:: DATA FOR THE TASK ::

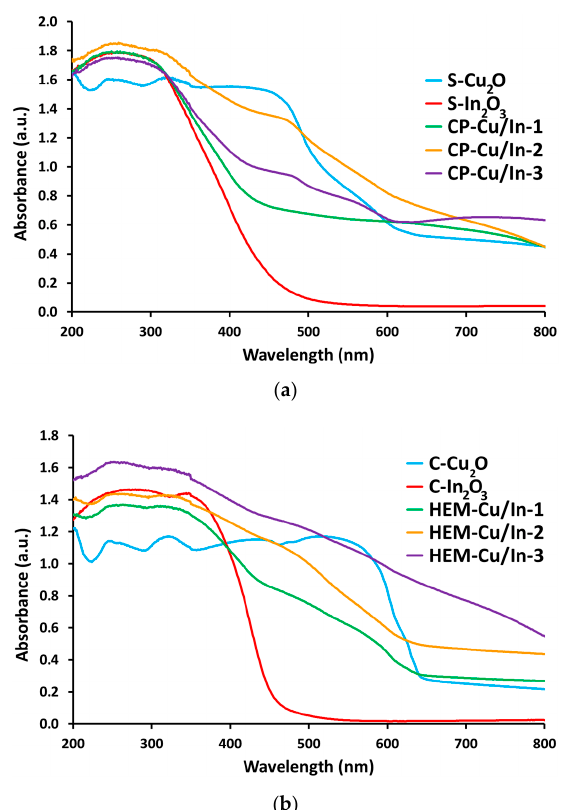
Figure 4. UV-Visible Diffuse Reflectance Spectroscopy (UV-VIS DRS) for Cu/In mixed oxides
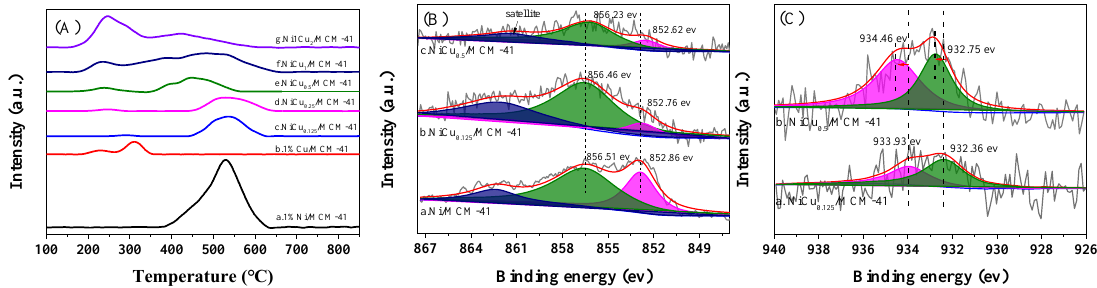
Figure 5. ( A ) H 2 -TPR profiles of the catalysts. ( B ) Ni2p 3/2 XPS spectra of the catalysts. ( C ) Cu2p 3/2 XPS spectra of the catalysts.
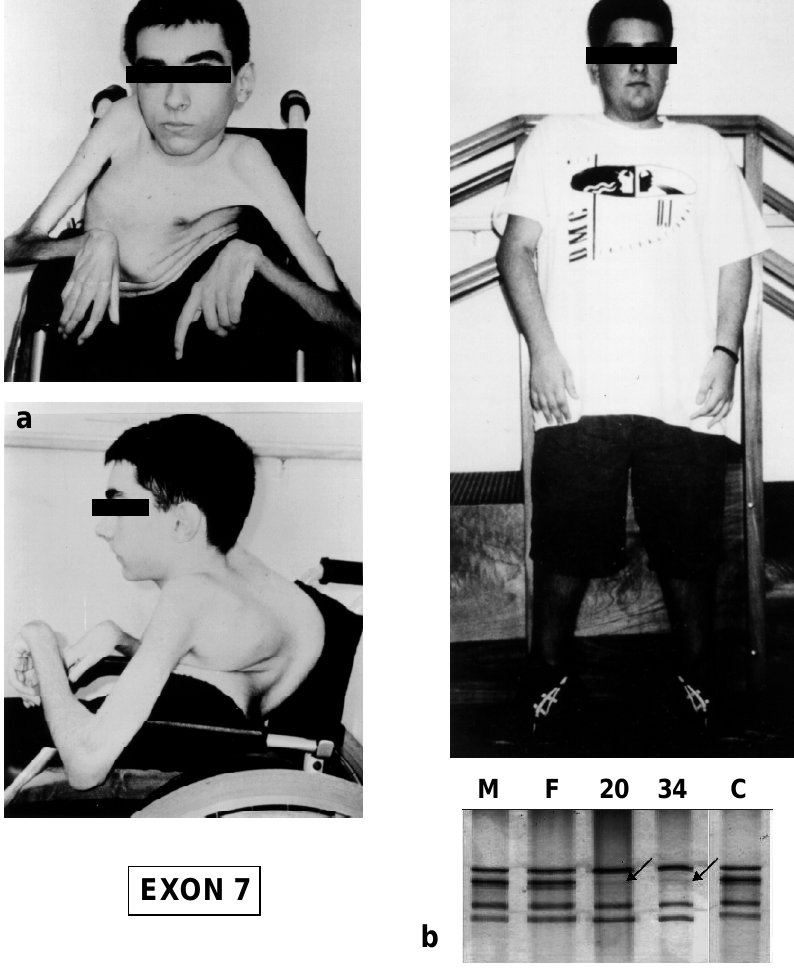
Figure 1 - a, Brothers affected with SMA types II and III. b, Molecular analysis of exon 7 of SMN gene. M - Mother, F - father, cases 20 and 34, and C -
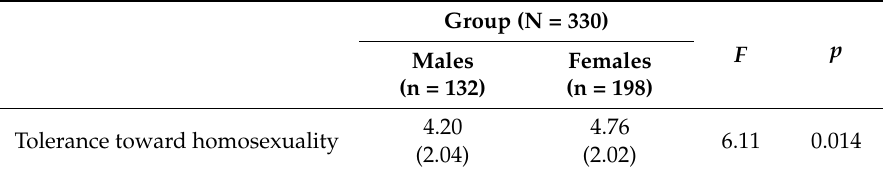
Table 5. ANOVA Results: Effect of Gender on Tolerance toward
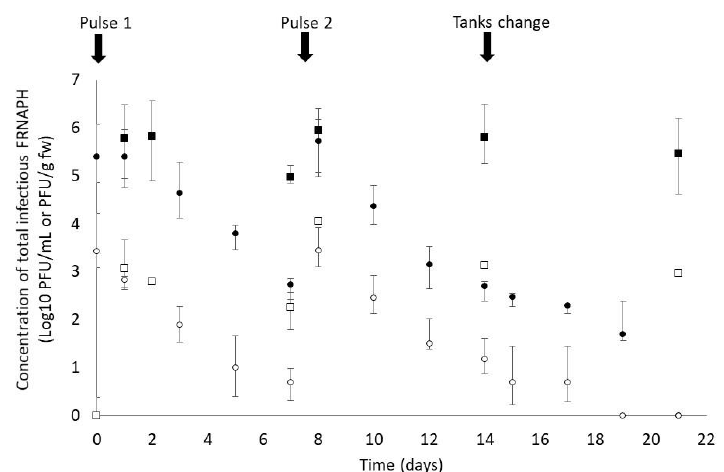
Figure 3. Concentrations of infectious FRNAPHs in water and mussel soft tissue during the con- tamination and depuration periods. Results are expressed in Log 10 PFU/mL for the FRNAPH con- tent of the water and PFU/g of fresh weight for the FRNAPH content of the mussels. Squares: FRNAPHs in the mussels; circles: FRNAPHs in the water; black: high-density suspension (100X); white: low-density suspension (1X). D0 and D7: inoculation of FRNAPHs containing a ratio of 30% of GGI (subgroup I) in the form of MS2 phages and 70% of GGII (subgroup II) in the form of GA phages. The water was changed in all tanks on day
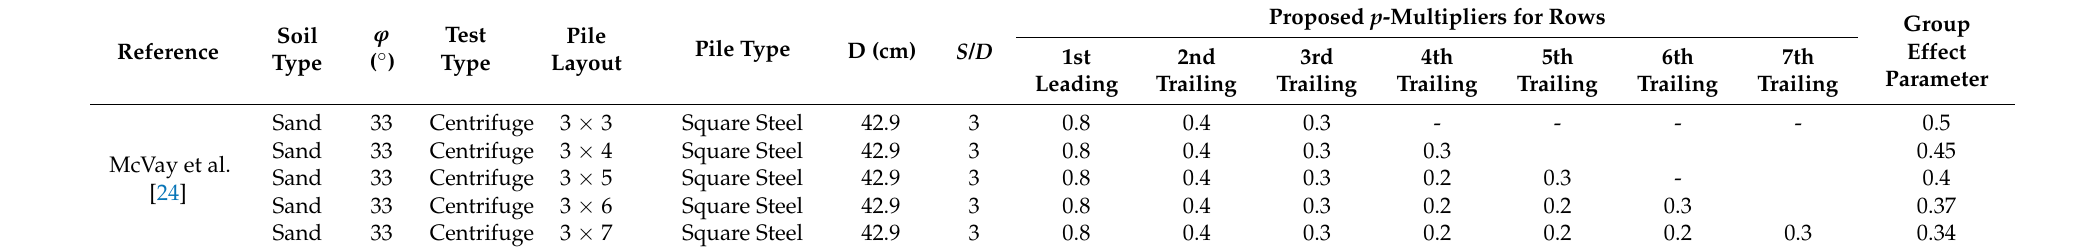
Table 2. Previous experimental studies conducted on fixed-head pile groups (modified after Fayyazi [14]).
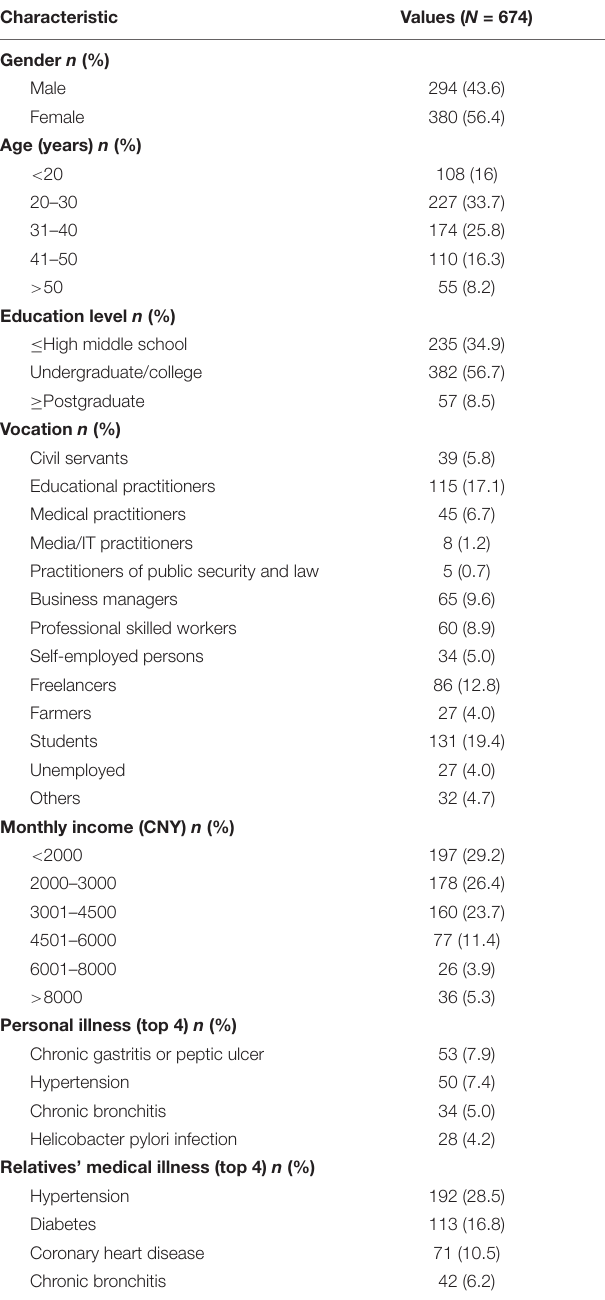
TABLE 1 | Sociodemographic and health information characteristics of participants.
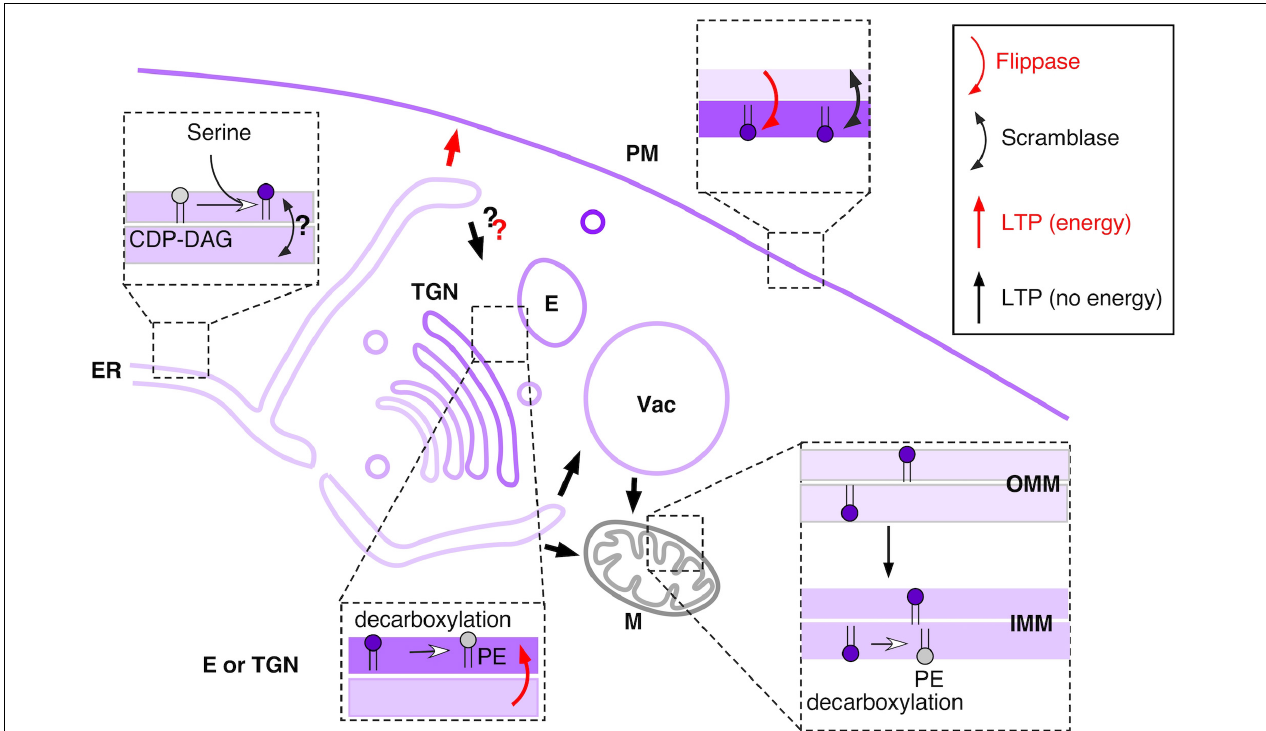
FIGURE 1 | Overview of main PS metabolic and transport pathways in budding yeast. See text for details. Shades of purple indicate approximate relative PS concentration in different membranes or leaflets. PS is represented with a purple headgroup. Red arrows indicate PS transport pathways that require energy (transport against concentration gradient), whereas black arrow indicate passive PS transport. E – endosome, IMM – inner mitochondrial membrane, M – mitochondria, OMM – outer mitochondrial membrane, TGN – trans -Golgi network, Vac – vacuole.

:::

ACTIVITY:
Print from the line containing "Table 5. ANOVA" through the line containing "Figure 3. Concentrations" in the data above, exactly as the lines stand, and omit every picture.

RESULT BELOW:
Table 5. ANOVA Results: Effect of Gender on Tolerance toward
Figure 3. Concentrations of infectious FRNAPHs in water and mussel soft tissue during the con- tamination and depuration periods. Results are expressed in Log 10 PFU/mL for the FRNAPH con- tent of the water and PFU/g of fresh weight for the FRNAPH content of the mussels. Squares: FRNAPHs in the mussels; circles: FRNAPHs in the water; black: high-density suspension (100X); white: low-density suspension (1X). D0 and D7: inoculation of FRNAPHs containing a ratio of 30% of GGI (subgroup I) in the form of MS2 phages and 70% of GGII (subgroup II) in the form of GA phages. The water was changed in all tanks on day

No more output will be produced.